The glycerol phosphate shuttle consists of FAD-linked mitochondrial glycerol 3-phosphate dehydrogenase (mGPDH) and its cytosolic NAD-linked isoform (cGPDH). Impaired mGPDH activity has recently been suggested to be one of the primary causes of insulin secretory defects in beta-cells. We found that mGPDH and cGPDH activities in MIN6 cells are comparable to those of isolated islets and higher than those in HIT cells by eightfold and threefold, respectively. Therefore, we selected the MIN6 cell line as a beta-cell model with normally regulated insulin secretion and normal shuttle enzyme activities and the HIT cell line as a beta-cell model with impaired insulin secretion and lower activities of these enzymes. The role of these dehydrogenases in glucose-stimulated insulin secretion was addressed by examining the effects of overexpression of mGPDH and/or cGPDH via recombinant adenoviruses in these cells. Infection with recombinant adenovirus with a cDNA encoding the Escherichia coli beta-galactosidase gene resulted in expression of its gene in 90% of MIN6 and HIT cells. Infection with a recombinant adenovirus with mGPDH cDNA (Adex1CAmGPDH) caused 2.1-fold and 5.7-fold increases in dehydrogenase activity as compared with those of control MIN6 and HIT cells, respectively. Infection with a recombinant adenovirus with cGPDH cDNA (Adex1CAcGPDH) caused a more than 50-fold increase in activity in both cell lines. Glycerol phosphate shuttle flux, as estimated by [2-3H]glycerol conversion to [3H]H2O, was increased to 120-130% by infection with Adex1CAmGPDH, but not with Adex1CAcGPDH infection, in both MIN6 and HIT cells. No further increase in flux through the glycerol phosphate shuttle was detected when the cells were infected with Adex1CAmGPDH together with Adex1CAcGPDH. Furthermore, neither [U-14C]glucose oxidation nor the insulin secretory response to glucose was affected in either cell line. Thus, mGPDH abundance in MIN6 and HIT cells is not directly related to their insulin secretory capacity in response to glucose, and reduced expression of mGPDH is not the primary cause of abnormal insulin secretory responses in HIT cells. The present data indicate that the emerging hypothesis pointing to mGPDH deficiency as a possible cause of NIDDM needs to be carefully evaluated.

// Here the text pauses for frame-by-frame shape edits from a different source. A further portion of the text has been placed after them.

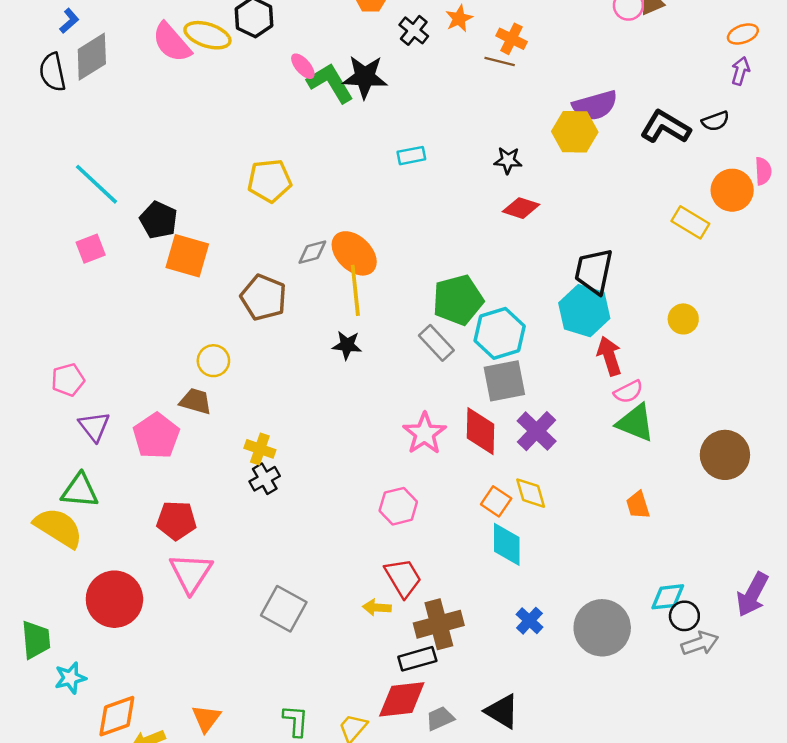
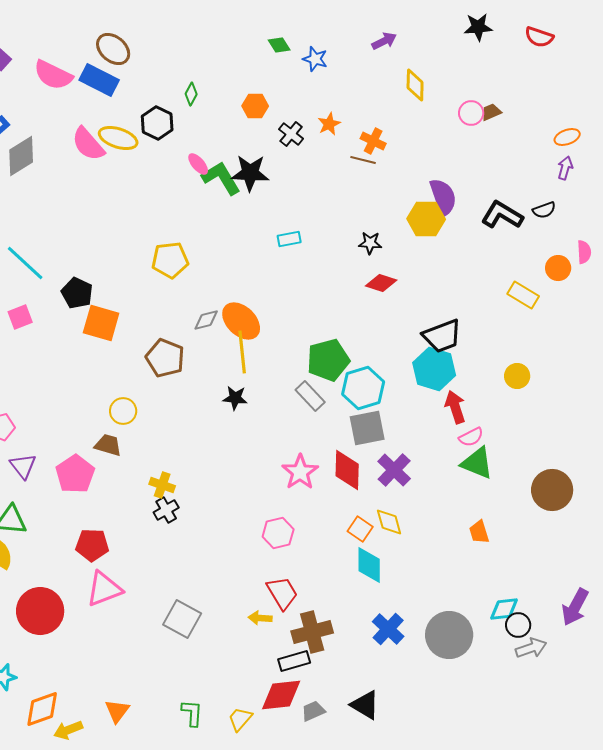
purple semicircle: (595, 106) -> (443, 197), turned -93
orange circle: (732, 190) -> (558, 268), size x0.7
black trapezoid: (594, 271) -> (442, 336), turned -123
pink triangle: (191, 573) -> (104, 589), turned 36
blue cross: (529, 621) -> (388, 629), size x1.4

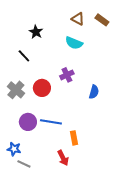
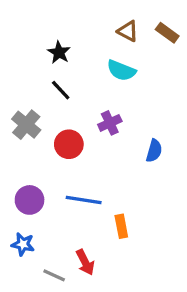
black line: (24, 56) -> (61, 90), moved
gray cross: (16, 90) -> (26, 125), moved
purple circle: (28, 122) -> (30, 200), moved
red arrow: (63, 158) -> (85, 262), moved
gray line: (24, 164) -> (54, 275), moved

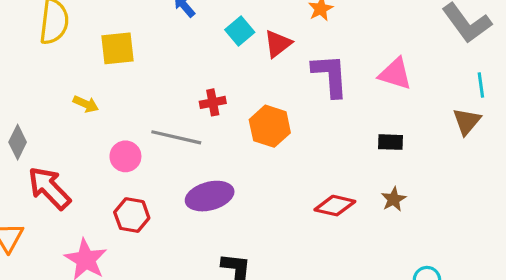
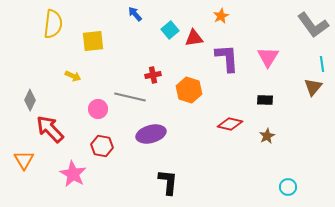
red triangle: (278, 44) -> (194, 38), turned 30
pink triangle: (395, 74) -> (268, 57), turned 45
red diamond: (335, 206) -> (230, 124), moved

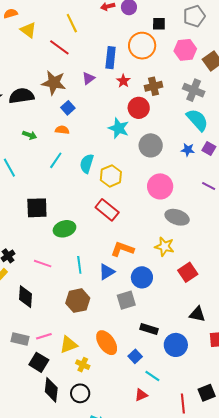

磷酸甘油穿梭系统由与黄素腺嘌呤二核苷酸(FAD)相连的线粒体3-磷酸甘油脱氢酶(mGPDH)及其胞质中与烟酰胺腺嘌呤二核苷酸(NAD)相连的同工型(cGPDH)组成。最近有人提出,mGPDH活性受损是β细胞胰岛素分泌缺陷的主要原因之一。我们发现,MIN6细胞中的mGPDH和cGPDH活性与分离的胰岛相当,分别比HIT细胞中的活性高8倍和3倍。因此,我们选择MIN6细胞系作为胰岛素分泌正常调节且穿梭酶活性正常的β细胞模型,选择HIT细胞系作为胰岛素分泌受损且这些酶活性较低的β细胞模型。通过检测重组腺病毒介导的mGPDH和/或cGPDH过表达对这些细胞葡萄糖刺激的胰岛素分泌的影响,来探讨这些脱氢酶的作用。用编码大肠杆菌β-半乳糖苷酶基因的cDNA重组腺病毒感染后,其基因在90%的MIN6和HIT细胞中表达。与对照MIN6和HIT细胞相比,用携带mGPDH cDNA的重组腺病毒(Adex1CAmGPDH)感染后,脱氢酶活性分别增加了2.1倍和5.7倍。用携带cGPDH cDNA的重组腺病毒(Adex1CAcGPDH)感染后,两种细胞系的活性均增加了50倍以上。在MIN6和HIT细胞中,通过[2-³H]甘油转化为[³H]H₂O估算的磷酸甘油穿梭通量,用Adex1CAmGPDH感染后增加到120%-130%,而用Adex1CAcGPDH感染则无此效果。当细胞同时用Adex1CAmGPDH和Adex1CAcGPDH感染时,未检测到磷酸甘油穿梭通量的进一步增加。此外,两种细胞系中[U-¹⁴C]葡萄糖氧化及对葡萄糖的胰岛素分泌反应均未受影响。因此,MIN6和HIT细胞中mGPDH的丰度与其对葡萄糖的胰岛素分泌能力无直接关系,mGPDH表达降低不是HIT细胞胰岛素分泌异常反应的主要原因。目前的数据表明,认为mGPDH缺乏可能是2型糖尿病病因的新假说需要仔细评估。